Gustave Flaubert Quotes About Literature

We have collected for you the TOP of Gustave Flaubert's best quotes about Literature! Here are collected all the quotes about Literature starting from the birthday of the Writer – December 12, 1821! We hope you will be inspired to new achievements with our constantly updated collection of quotes. At the moment, this page contains 299 sayings of Gustave Flaubert about Literature. We will be happy if you share our collection of quotes with your friends on social networks!
  • I hate that which we have decided to call realism, even though I have been made one of its high priests.

  • One arrives at style only with atrocious effort, with fanatical and devoted stubbornness.

  • I have come to have the firm conviction that vanity is the basis of everything, and finally that what one calls conscience is only inner vanity.

  • There are in me, in literary terms, two distinct characters: one who is taken with roaring, with lyricism, with soaring aloft, with all the sonorities of phrase and summits of thought; and the other who digs and scratches for truth all he can, who is as interested in the little facts as the big ones, who would like to make you feel materially the things he reproduces.

  • Judge the goodness of a book by the energy of the punches it has given you. I believe the greatest characteristic of genius, is, above all, force.

  • The one way of tolerating existence is to lose oneself in literature as in a perpetual orgy.

  • One never tires of what is well written, style is life! It is the very blood of thought!

  • I have the handicap of being born with a special language to which I alone have the key.

  • It seems to me that I have always existed and that I possess memories that date back to the Pharaohs.

  • Woman is a vulgar animal from whom man has created an excessively beautiful ideal.

  • Here is true immorality: ignorance and stupidity; the devil is nothing but this. His name is Legion.

  • Our ignorance of history causes us to slander our own times.

    Letter to George Sand, September 8, 1871.
  • Oh, if I had been loved at the age of seventeen, what an idiot I would be today. Happiness is like smallpox: if you catch it too soon, it can completely ruin your constitution.

  • Stupidity is something unshakable; nothing attacks it without breaking itself against it; it is of the nature of granite, hard and resistant.

  • A superhuman will is needed in order to write, and I am only a man.

  • There are neither good nor bad subjects. From the point of view of pure Art, you could almost establish it as an axiom that the subject is irrelevant, style itself being an absolute manner of seeing things.

  • Love is a springtime plant that perfumes everything with its hope, even the ruins to which it clings.

    Gustave Flaubert, Francis Steegmuller (1980). “The Letters of Gustave Flaubert: 1830-1857”, p.83, Harvard University Press
  • The deplorable mania of doubt exhausts me. I doubt about everything, even my doubts.

  • Madame Bovary is myself.

  • The true poet for me is a priest. As soon as he dons the cassock, he must leave his family.

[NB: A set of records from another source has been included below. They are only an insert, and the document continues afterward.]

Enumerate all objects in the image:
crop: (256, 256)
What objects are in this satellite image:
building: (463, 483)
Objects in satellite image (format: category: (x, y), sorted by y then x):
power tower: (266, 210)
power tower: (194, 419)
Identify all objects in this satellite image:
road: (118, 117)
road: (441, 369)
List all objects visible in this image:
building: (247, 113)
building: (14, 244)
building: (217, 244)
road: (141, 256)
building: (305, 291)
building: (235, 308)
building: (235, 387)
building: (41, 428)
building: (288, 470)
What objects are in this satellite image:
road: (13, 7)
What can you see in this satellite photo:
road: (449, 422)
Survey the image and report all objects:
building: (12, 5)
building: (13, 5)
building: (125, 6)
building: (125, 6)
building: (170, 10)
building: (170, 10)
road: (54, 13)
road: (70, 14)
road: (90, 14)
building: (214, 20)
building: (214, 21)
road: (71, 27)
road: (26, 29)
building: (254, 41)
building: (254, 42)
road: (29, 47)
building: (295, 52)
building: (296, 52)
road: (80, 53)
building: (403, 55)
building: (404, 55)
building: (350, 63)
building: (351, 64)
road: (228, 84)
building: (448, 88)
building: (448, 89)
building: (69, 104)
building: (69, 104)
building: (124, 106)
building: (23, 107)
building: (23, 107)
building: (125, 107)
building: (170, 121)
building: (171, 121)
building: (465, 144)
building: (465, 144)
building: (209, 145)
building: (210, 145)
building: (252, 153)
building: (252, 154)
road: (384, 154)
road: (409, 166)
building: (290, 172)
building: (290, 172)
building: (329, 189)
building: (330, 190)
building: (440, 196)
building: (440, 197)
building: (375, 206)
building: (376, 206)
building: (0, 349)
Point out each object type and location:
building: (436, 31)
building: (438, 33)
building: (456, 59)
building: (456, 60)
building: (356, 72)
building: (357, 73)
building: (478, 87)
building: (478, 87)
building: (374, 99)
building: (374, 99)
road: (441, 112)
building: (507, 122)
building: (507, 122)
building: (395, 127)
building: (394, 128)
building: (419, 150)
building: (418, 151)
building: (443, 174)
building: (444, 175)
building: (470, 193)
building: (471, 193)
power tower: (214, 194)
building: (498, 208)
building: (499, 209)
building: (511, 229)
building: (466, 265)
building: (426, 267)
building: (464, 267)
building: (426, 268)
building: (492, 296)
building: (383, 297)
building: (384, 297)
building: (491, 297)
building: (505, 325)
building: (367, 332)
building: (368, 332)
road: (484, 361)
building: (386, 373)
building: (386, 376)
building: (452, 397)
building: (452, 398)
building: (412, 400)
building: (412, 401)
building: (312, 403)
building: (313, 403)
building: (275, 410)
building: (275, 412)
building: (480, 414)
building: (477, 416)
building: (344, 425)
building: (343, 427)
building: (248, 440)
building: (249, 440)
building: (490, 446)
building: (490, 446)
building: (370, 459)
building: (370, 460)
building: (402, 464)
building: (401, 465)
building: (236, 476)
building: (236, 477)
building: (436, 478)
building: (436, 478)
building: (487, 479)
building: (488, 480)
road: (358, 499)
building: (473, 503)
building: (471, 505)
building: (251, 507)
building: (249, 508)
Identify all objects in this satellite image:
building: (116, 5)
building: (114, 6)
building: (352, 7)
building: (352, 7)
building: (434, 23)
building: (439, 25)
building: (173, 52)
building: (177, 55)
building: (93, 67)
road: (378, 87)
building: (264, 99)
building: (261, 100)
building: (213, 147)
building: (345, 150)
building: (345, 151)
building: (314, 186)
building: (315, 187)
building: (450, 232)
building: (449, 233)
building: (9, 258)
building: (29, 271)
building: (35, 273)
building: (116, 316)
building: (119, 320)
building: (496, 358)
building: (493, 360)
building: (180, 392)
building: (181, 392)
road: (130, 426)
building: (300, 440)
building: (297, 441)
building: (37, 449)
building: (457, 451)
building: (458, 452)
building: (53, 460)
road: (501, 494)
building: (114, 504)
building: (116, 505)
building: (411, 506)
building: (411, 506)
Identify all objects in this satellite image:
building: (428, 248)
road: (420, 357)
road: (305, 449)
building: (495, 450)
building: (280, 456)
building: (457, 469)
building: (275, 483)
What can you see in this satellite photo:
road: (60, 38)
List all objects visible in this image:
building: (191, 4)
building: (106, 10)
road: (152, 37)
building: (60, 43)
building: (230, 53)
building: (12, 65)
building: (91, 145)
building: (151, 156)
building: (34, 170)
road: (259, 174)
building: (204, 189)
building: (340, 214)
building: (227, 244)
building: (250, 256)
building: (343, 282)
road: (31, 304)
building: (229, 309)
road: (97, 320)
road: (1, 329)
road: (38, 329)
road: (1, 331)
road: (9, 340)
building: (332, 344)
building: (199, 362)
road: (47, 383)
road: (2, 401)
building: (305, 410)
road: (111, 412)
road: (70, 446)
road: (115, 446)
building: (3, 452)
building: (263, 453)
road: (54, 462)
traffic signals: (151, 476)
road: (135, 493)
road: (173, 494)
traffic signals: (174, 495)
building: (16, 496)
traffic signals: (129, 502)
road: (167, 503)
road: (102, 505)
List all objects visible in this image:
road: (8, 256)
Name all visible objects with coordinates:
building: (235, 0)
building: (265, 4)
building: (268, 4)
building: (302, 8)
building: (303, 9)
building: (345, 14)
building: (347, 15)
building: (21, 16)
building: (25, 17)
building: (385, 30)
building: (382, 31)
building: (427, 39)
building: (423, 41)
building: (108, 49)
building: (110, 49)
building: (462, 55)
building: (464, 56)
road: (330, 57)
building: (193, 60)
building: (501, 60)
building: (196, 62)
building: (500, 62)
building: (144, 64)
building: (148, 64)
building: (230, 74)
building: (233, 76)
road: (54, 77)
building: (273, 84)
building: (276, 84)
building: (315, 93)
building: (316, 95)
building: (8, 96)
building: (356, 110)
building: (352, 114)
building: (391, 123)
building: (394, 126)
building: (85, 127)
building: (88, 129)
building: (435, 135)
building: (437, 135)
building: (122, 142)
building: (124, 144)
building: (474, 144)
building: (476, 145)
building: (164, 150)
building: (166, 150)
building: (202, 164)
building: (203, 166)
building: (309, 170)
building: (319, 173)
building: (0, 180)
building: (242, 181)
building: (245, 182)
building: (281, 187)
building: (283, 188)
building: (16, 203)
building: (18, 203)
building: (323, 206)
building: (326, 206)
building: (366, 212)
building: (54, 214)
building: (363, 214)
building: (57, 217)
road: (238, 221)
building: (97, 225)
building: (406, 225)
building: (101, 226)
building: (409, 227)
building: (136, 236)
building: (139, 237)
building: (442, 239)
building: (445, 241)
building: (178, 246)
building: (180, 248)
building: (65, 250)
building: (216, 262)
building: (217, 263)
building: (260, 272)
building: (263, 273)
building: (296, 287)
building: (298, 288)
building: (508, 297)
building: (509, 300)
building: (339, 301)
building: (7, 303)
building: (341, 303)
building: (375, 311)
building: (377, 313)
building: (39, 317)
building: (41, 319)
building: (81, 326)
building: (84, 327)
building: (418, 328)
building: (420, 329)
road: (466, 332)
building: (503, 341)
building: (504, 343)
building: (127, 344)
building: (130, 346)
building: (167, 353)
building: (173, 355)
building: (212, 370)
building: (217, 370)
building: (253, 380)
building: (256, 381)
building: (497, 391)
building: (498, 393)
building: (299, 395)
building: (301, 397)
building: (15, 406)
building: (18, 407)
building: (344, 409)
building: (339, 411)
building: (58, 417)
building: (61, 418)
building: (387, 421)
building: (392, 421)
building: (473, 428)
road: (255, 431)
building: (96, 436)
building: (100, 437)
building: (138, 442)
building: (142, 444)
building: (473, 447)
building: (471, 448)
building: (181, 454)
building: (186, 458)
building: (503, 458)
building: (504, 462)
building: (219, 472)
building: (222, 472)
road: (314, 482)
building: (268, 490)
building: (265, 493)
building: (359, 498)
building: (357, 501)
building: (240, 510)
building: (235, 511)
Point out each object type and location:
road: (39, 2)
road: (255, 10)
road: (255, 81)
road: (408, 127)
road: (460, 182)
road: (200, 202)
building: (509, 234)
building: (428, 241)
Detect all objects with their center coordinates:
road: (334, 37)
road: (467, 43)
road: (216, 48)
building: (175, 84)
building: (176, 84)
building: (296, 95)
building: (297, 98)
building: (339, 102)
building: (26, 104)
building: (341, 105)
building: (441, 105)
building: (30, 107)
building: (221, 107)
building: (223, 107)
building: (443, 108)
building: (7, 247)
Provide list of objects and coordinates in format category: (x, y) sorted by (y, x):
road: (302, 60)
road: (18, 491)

    Gustave Flaubert, Francis Steegmuller (1980). “The Letters of Gustave Flaubert: 1830-1857”, p.186, Harvard University Press
  • One mustn't ask apple trees for oranges, France for sun, women for love, life for happiness.

  • The cult of art gives pride; one never has too much of it.

  • In her enthusiasms she had always looked for something tangible: she had always loved church for its flowers, music for its romantic words, literature for its power to stir the passions and she rebelled before the mysteries of faith just as she grew ever more restive under discipline, which was antipathetic to her nature.

  • The artist must be in his work as God is in creation, invisible and all-powerful; one must sense him everywhere but never see him.

    Letter to Mademoiselle Leroyer de Chantepie, March 18, 1857.
  • The style, which is something I take to heart, is getting on my nerves horribly. It frustrates and torments me. I have days when Iam sick about it and nights when it gives me a fever. The more I go at it the more I find myself incapable of conveying the Idea.

  • The faster the word sticks to the thought, the more beautiful is the effect.

  • And so I will take back up my poor life, so plain and so tranquil, where phrases are adventures and the only flowers I gather aremetaphors.

  • Art requires neither complaisance nor politeness; nothing but faith, faith and freedom.

    Gustave Flaubert, Francis Steegmuller (1980). “The Letters of Gustave Flaubert: 1830-1857”, p.220, Harvard University Press
  • Let us not kid ourselves; let us remember that literature is of no use whatever, except in the very special case of somebody's wishing to become, of all things, a Professor of Literature.

  • A memory is a beautiful thing, it's almost a desire that you miss.